More seedlings can be obtained using horizontal lead. To do this, all the shoots of the bush in early spring must be cut to 15 cm, they will grow over the summer, and in August, well-developed stems should be fixed in the grooves. At the first appearance of adventitious roots, the fixed shoots should be sprinkled with earth, leaving leaves and apical buds. The following autumn, young shrubs will grow from rooted cuttings, which can be separated from the mother plant and transplanted. It is advisable not to abuse this method of obtaining seedlings, because excessive exploitation of the mother bush will lead to its death.
Cumberland raspberries are rarely propagated by cuttings or seeds. Gardeners do not really welcome this method due to its laboriousness.
Formation of a chokeberry bush
To get a good harvest and ease of harvesting, the Cumberland raspberry variety needs the correct formation of a bush,which is desirable to start when the shoots reach a height of 50–70 cm. They should be shortened by 7–10 cm. This will stop the growth of the shrub and cause the growth and development of lateral shoots, which in early spring, before the start of the growing season, should be shortened by 3–6 buds (depending on from the strength of the offspring). Along with this, it is required to completely remove weak shoots at the base.
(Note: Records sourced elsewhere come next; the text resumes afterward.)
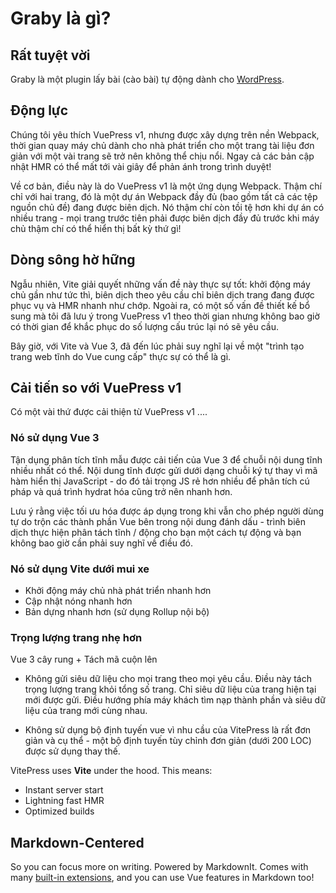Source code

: # Graby là gì?
## Rất tuyệt vời
Graby là một plugin lấy bài (cào bài) tự động dành cho [WordPress](https://wordpress.org/).

## Động lực

Chúng tôi yêu thích VuePress v1, nhưng được xây dựng trên nền Webpack, thời gian quay máy chủ dành cho nhà phát triển cho một trang tài liệu đơn giản với một vài trang sẽ trở nên không thể chịu nổi. Ngay cả các bản cập nhật HMR có thể mất tới vài giây để phản ánh trong trình duyệt!

Về cơ bản, điều này là do VuePress v1 là một ứng dụng Webpack. Thậm chí chỉ với hai trang, đó là một dự án Webpack đầy đủ (bao gồm tất cả các tệp nguồn chủ đề) đang được biên dịch. Nó thậm chí còn tồi tệ hơn khi dự án có nhiều trang - mọi trang trước tiên phải được biên dịch đầy đủ trước khi máy chủ thậm chí có thể hiển thị bất kỳ thứ gì!

## Dòng sông hờ hững

Ngẫu nhiên, Vite giải quyết những vấn đề này thực sự tốt: khởi động máy chủ gần như tức thì, biên dịch theo yêu cầu chỉ biên dịch trang đang được phục vụ và HMR nhanh như chớp. Ngoài ra, có một số vấn đề thiết kế bổ sung mà tôi đã lưu ý trong VuePress v1 theo thời gian nhưng không bao giờ có thời gian để khắc phục do số lượng cấu trúc lại nó sẽ yêu cầu.

Bây giờ, với Vite và Vue 3, đã đến lúc phải suy nghĩ lại về một "trình tạo trang web tĩnh do Vue cung cấp" thực sự có thể là gì.

## Cải tiến so với VuePress v1

Có một vài thứ được cải thiện từ VuePress v1 ....

### Nó sử dụng Vue 3

Tận dụng phân tích tĩnh mẫu được cải tiến của Vue 3 để chuỗi nội dung tĩnh nhiều nhất có thể. Nội dung tĩnh được gửi dưới dạng chuỗi ký tự thay vì mã hàm hiển thị JavaScript - do đó tải trọng JS rẻ hơn nhiều để phân tích cú pháp và quá trình hydrat hóa cũng trở nên nhanh hơn.

Lưu ý rằng việc tối ưu hóa được áp dụng trong khi vẫn cho phép người dùng tự do trộn các thành phần Vue bên trong nội dung đánh dấu - trình biên dịch thực hiện phân tách tĩnh / động cho bạn một cách tự động và bạn không bao giờ cần phải suy nghĩ về điều đó.

### Nó sử dụng Vite dưới mui xe

- Khởi động máy chủ nhà phát triển nhanh hơn
- Cập nhật nóng nhanh hơn
- Bản dựng nhanh hơn (sử dụng Rollup nội bộ)


### Trọng lượng trang nhẹ hơn

Vue 3 cây rung + Tách mã cuộn lên

- Không gửi siêu dữ liệu cho mọi trang theo mọi yêu cầu. Điều này tách trọng lượng trang khỏi tổng số trang. Chỉ siêu dữ liệu của trang hiện tại mới được gửi. Điều hướng phía máy khách tìm nạp thành phần và siêu dữ liệu của trang mới cùng nhau.

- Không sử dụng bộ định tuyến vue vì nhu cầu của VitePress là rất đơn giản và cụ thể - một bộ định tuyến tùy chỉnh đơn giản (dưới 200 LOC) được sử dụng thay thế.

VitePress uses **Vite** under the hood. This means:

- Instant server start
- Lightning fast HMR
- Optimized builds

## Markdown-Centered

So you can focus more on writing. Powered by MarkdownIt. Comes with many [built-in extensions](https://vitepress.vuejs.org/guide/markdown), and you can use Vue features in Markdown too!
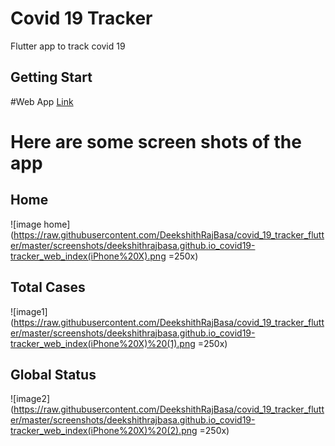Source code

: # Covid 19 Tracker
Flutter app to track covid 19
## Getting Start
#Web App [Link](https://deekshithrajbasa.github.io/covid19-tracker/web/index)

# Here are some screen shots of the app 

## Home

![image home](https://raw.githubusercontent.com/DeekshithRajBasa/covid_19_tracker_flutter/master/screenshots/deekshithrajbasa.github.io_covid19-tracker_web_index(iPhone%20X).png =250x)

## Total Cases

![image1](https://raw.githubusercontent.com/DeekshithRajBasa/covid_19_tracker_flutter/master/screenshots/deekshithrajbasa.github.io_covid19-tracker_web_index(iPhone%20X)%20(1).png =250x)

## Global Status

![image2](https://raw.githubusercontent.com/DeekshithRajBasa/covid_19_tracker_flutter/master/screenshots/deekshithrajbasa.github.io_covid19-tracker_web_index(iPhone%20X)%20(2).png =250x)


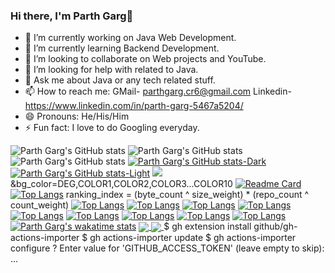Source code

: ### Hi there, I'm Parth Garg👋
- 🔭 I’m currently working on Java Web Development.
- 🌱 I’m currently learning Backend Development.
- 👯 I’m looking to collaborate on Web projects and YouTube.
- 🤔 I’m looking for help with related to Java.
- 💬 Ask me about Java or any tech related stuff.
- 📫 How to reach me: GMail- parthgarg.cr6@gmail.com
                      Linkedin- https://www.linkedin.com/in/parth-garg-5467a5204/
- 😄 Pronouns: He/His/Him
- ⚡ Fun fact: I love to do Googling everyday.
 

![Parth Garg's GitHub stats](https://github-readme-stats.vercel.app/api?username=parth2609&show_icons=true&theme=radical)
![Parth Garg's GitHub stats](https://github-readme-stats.vercel.app/api?username=parth2609&show_icons=true&theme=transparent)
![Parth Garg's GitHub stats](https://github-readme-stats.vercel.app/api?username=parth2609&show_icons=true&bg_color=00000000)
[![Parth Garg's GitHub stats-Dark](https://github-readme-stats.vercel.app/api?username=parth2609&show_icons=true&theme=dark#gh-dark-mode-only)](https://github.com/parth2609/github-readme-stats#gh-dark-mode-only)
[![Parth Garg's GitHub stats-Light](https://github-readme-stats.vercel.app/api?username=parth2609&show_icons=true&theme=default#gh-light-mode-only)](https://github.com/parth2609/github-readme-stats#gh-light-mode-only)
<picture>
<source
  srcset="https://github-readme-stats.vercel.app/api?username=parth2609&show_icons=true&theme=dark"
  media="(prefers-color-scheme: dark)"
/>
<source
  srcset="https://github-readme-stats.vercel.app/api?username=parth2609&show_icons=true"
  media="(prefers-color-scheme: light), (prefers-color-scheme: no-preference)"
/>
<img src="https://github-readme-stats.vercel.app/api?username=parth2609&show_icons=true" />
</picture>
&bg_color=DEG,COLOR1,COLOR2,COLOR3...COLOR10
[![Readme Card](https://github-readme-stats.vercel.app/api/pin/?username=parth2609&repo=github-readme-stats)](https://github.com/parth2609/github-readme-stats)
[![Top Langs](https://github-readme-stats.vercel.app/api/top-langs/?username=parth2609)](https://github.com/parth2609/github-readme-stats)
ranking_index = (byte_count ^ size_weight) * (repo_count ^ count_weight)
[![Top Langs](https://github-readme-stats.vercel.app/api/top-langs/?username=parth2609&size_weight=0.5&count_weight=0.5)](https://github.com/parth2609/github-readme-stats)
[![Top Langs](https://github-readme-stats.vercel.app/api/top-langs/?username=parth2609&exclude_repo=github-readme-stats,parth2609.github.io)](https://github.com/parth2609/github-readme-stats)
[![Top Langs](https://github-readme-stats.vercel.app/api/top-langs/?username=parth2609&hide=javascript,html)](https://github.com/parth2609/github-readme-stats)
[![Top Langs](https://github-readme-stats.vercel.app/api/top-langs/?username=parth2609&langs_count=8)](https://github.com/parth2609/github-readme-stats)
[![Top Langs](https://github-readme-stats.vercel.app/api/top-langs/?username=parth2609&layout=compact)](https://github.com/parth2609/github-readme-stats)
[![Top Langs](https://github-readme-stats.vercel.app/api/top-langs/?username=parth2609&layout=donut)](https://github.com/parth2609/github-readme-stats)
[![Top Langs](https://github-readme-stats.vercel.app/api/top-langs/?username=parth2609&layout=donut-vertical)](https://github.com/parth2609/github-readme-stats)
[![Top Langs](https://github-readme-stats.vercel.app/api/top-langs/?username=parth2609&layout=pie)](https://github.com/parth2609/github-readme-stats)
[![Top Langs](https://github-readme-stats.vercel.app/api/top-langs/?username=parth2609&hide_progress=true)](https://github.com/parth2609/github-readme-stats)
[![Parth Garg's wakatime stats](https://github-readme-stats.vercel.app/api/wakatime?username=parth2609)](https://github.com/parth2609/github-readme-stats)
<a href="https://github.com/parth2609/github-readme-stats">
  <img align="center" src="https://github-readme-stats.vercel.app/api/pin/?username=parth2609&repo=github-readme-stats" />
</a>
<a href="https://github.com/parth2609/convoychat">
  <img align="center" src="https://github-readme-stats.vercel.app/api/pin/?username=parth2609&repo=convoychat" />
</a>
$ gh extension install github/gh-actions-importer
$ gh actions-importer update
$ gh actions-importer configure
? Enter value for 'GITHUB_ACCESS_TOKEN' (leave empty to skip): 
...
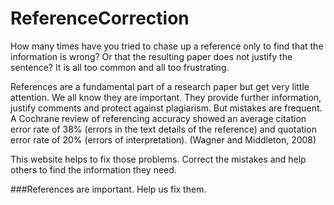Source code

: # ReferenceCorrection

How many times have you tried to chase up a reference only to find that the information is wrong? Or that the resulting paper does not justify the sentence? It is all too common and all too frustrating.

References are a fundamental part of a research paper but get very little attention. We all know they are important. They provide further information, justify comments and protect against plagiarism. But mistakes are frequent. A Cochrane review of referencing accuracy showed an average citation error rate of 38% (errors in the text details of the reference) and quotation error rate of 20% (errors of interpretation). (Wagner and Middleton, 2008)

This website helps to fix those problems. Correct the mistakes and help others to find the information they need.

###References are important. Help us fix them.

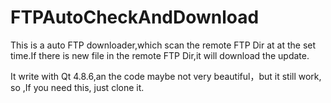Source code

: # FTPAutoCheckAndDownload

This is a auto FTP downloader,which scan the remote FTP Dir at at the set time.If there is new file in the remote FTP Dir,it will download the update.

It write with Qt 4.8.6,an the code maybe not very beautiful，but it still work, so ,If you need this, just clone it.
Cumberland raspberry, like any plant, needs moisture, so it needs to be watered abundantly before the berries ripen (in June - the month).
The first pruning of the plant is done when the shoots of the current year reach a height of more than 2 meters. They should be shortened to a height not exceeding 180 cm (approximately in late June - early July). After pruning, branching of the shoots along the entire length and the massive appearance of lateral processes will begin. And you can’t be late with trimming the tops. Early deadlines for its execution will leave side shoots more time to grow and develop.
The second pruning should be done in early November (once the plant has a dormant period). Lateral shoots should be greatly shortened - up to 20–50 cm. It is they who will give an excellent high-quality harvest next summer. In parallel with pruning, it is required to cut (as close to the base as possible) the two-year-old shoots that have already fruited, leaving 8–10 of the thickest and most powerful branches on the bush.
Cumberland raspberry, like any other plant, needs high-quality nutrition.
The first time you should feed the plant aftershedding of flowers. A bucket of mullein should be diluted with 8-10 buckets of water; bird droppings are diluted with more water (a bucket of fertilizer for 18–20 buckets of water). Ash (a liter jar) and superphosphate (100 grams) should also be added here. For each bush, the consumption is 3 buckets of the resulting composition.
The second feeding in the same way is carried out when pouring berries, and the third - after the first harvest.
To avoid the berries shrinking, do not allow the soil to dry out. The berries are picked approximately every 1-2 days (as they ripen), and their number increases each time.
Raspberry Cumberland, reviews of consumers and gardeners about which are only positive, with proper quality care, will fully delight gardeners with a generous and tasty harvest for at least 14 years.